━━ Text for analysis ━━

The best way we figured out how to remedy this was to create URL aliases for your Remote Access vpn profiles. We've worked out a pretty seamless process where we create a new alias, then change the url alias for our vpn profiles once a year by changing the Anyconnect Client Profile xml file that the clients download. We leave the old alias in place for a week or two, and then delete it. We're changing the URL just to make sure old employees or vendors aren't able to try to get in if they don't have the URL, so it works pretty good. 

We had the same problem as you and it was taking a lot of manpower to stay ahead of password sprays, so this was the next best thing since we didn't want to put another firewall in line. 

Edit: Also, we changed the RA port from 443 to a new one. So our alias looks something like https://remoteaccess.somedomain.com:5593/random30CharacterString
Once that url is in the xml file and users authenticate once, the client will point to the new url for all subsequent connections. 

Remember though, Shunning isn't necessarily a permanent block. Do a bit of reading on shunning first before you decide to do an upgrade from the recommended ftd version.

We're not supposed to talk about fight club, but I might be able to confirm geo fencing for VPN access in 7.7 is cool. I might also be able to confirm that this version is hypothetically legit in a number of other areas.

Hello,

Do you know a bit more in detail how Geo Fencing will work in 7.7?

If we have a single Public IP (single FQDN) with 3 x Group Policies (UserGroup), let say for Admin, Users, Partners.

Is it possible to apply Geo Fencing to a specific UserGroup?

Thank you!

The 7.7+ feature uses a "service access object". Those can include networks and geolocations. (They are the same geolocation selection types you can apply to an ACP rule today.) The service access object is then applied per connection profile (aka tunnel-group).  They are NOT applied per group policy.

So depending on how you have chosen to implement your group policies, you may or may nor be able to use differentiated service access objects. Some organizations associate group policies with unique tunnel groups. In that case - yes, you can have unique geolocation policies. Others use a single connection profile and dynamically assign group policy via RADIUS. That would use only one common geolocation policy.

Thank you @Marvin Rhoads, those details are much appreciated.
Your saying makes sense, I have no further question marks and I can plan a target VPN design accordingly.
Thanks again!

@sameertsm prior to version 7.7 you could only use IP addresses in a control plane ACL - NOT Geolocations.

Control Plane ACL configuration is covered in detail here: https://www.cisco.com/c/en/us/support/docs/security/secure-firewall-threat-defense/221457-configure-control-plane-access-control-p.html

Cheers Marvin, we've been looking into flex config already but it seems a bit cumbersome as you have to find and add IPs compared to how easy its on other platforms. But as you have pointed out, its the only option until we are on 7.7. 

@Chess Norris you will not see it in Unified Events - that's currently by design. I did suggest during beta testing that Cisco add it there but it did not get integrated into the release software.

You can see it in the FMC GUI under Devices > Troubleshoot > Troubleshooting Logs.

━━━

Brief 1: According to the VPN thread, what is a service access object applied to in version 7.7 and later?
Brief 2: Please quote the VPN thread starting at "Control Plane ACL configuration" and ending at "the release software.".
Work from the VPN thread alone and draw on nothing outside it.

━━ Data extracts ━━

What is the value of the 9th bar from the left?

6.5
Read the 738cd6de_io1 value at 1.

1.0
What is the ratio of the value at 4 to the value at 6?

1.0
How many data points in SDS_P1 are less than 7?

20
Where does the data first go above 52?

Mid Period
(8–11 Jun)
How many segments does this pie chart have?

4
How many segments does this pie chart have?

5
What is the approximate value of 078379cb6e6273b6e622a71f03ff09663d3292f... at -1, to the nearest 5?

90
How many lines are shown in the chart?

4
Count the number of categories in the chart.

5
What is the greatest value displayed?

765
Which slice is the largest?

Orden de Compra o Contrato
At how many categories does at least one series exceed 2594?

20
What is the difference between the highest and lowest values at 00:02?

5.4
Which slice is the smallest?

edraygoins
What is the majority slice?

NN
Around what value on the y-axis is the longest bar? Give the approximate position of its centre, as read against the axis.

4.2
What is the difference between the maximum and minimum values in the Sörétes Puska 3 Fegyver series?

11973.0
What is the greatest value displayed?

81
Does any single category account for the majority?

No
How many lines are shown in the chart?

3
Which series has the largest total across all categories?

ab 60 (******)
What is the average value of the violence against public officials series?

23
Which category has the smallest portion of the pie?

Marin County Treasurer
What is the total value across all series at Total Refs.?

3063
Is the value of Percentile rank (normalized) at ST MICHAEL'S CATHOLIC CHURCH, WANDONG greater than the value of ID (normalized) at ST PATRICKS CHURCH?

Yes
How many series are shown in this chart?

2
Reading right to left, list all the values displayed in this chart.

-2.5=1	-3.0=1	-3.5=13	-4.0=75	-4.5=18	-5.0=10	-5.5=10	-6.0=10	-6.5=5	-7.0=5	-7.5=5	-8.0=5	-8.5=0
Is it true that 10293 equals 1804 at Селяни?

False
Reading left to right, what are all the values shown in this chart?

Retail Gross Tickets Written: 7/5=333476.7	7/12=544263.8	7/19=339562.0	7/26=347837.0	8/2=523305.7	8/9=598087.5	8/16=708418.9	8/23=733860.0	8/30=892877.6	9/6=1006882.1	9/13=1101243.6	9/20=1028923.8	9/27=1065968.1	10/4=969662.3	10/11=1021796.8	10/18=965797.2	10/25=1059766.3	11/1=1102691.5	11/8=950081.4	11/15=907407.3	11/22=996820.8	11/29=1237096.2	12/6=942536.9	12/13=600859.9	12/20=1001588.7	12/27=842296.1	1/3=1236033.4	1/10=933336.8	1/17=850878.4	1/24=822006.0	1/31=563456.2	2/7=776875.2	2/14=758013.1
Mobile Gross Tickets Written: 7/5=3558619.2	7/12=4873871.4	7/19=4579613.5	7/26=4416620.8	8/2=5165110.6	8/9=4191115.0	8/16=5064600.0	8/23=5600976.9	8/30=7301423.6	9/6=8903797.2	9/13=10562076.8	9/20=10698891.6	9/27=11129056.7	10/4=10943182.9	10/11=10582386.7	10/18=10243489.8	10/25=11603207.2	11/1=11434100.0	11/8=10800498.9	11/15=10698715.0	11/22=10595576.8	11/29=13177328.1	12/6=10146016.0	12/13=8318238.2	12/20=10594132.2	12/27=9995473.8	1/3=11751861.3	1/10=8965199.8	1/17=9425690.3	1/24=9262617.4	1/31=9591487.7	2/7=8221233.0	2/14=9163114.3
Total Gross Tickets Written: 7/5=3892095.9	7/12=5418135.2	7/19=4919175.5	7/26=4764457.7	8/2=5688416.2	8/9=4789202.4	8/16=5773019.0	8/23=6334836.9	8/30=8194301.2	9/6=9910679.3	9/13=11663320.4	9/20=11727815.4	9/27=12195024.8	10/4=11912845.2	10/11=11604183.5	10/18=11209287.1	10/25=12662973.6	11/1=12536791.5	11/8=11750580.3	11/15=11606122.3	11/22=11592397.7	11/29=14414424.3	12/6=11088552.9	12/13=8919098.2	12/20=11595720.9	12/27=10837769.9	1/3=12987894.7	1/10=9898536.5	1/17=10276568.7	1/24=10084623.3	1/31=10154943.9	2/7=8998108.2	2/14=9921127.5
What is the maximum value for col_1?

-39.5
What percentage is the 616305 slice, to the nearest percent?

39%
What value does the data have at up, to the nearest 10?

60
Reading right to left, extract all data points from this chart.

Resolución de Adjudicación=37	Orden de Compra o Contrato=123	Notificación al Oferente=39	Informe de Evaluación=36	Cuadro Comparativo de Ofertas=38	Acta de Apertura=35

━━━

Exercise output 1: It is applied per connection profile (tunnel-group), not per group policy.

Exercise output 2:
Control Plane ACL configuration is covered in detail here: https://www.cisco.com/c/en/us/support/docs/security/secure-firewall-threat-defense/221457-configure-control-plane-access-control-p.html

Cheers Marvin, we've been looking into flex config already but it seems a bit cumbersome as you have to find and add IPs compared to how easy its on other platforms. But as you have pointed out, its the only option until we are on 7.7. 

@Chess Norris you will not see it in Unified Events - that's currently by design. I did suggest during beta testing that Cisco add it there but it did not get integrated into the release software.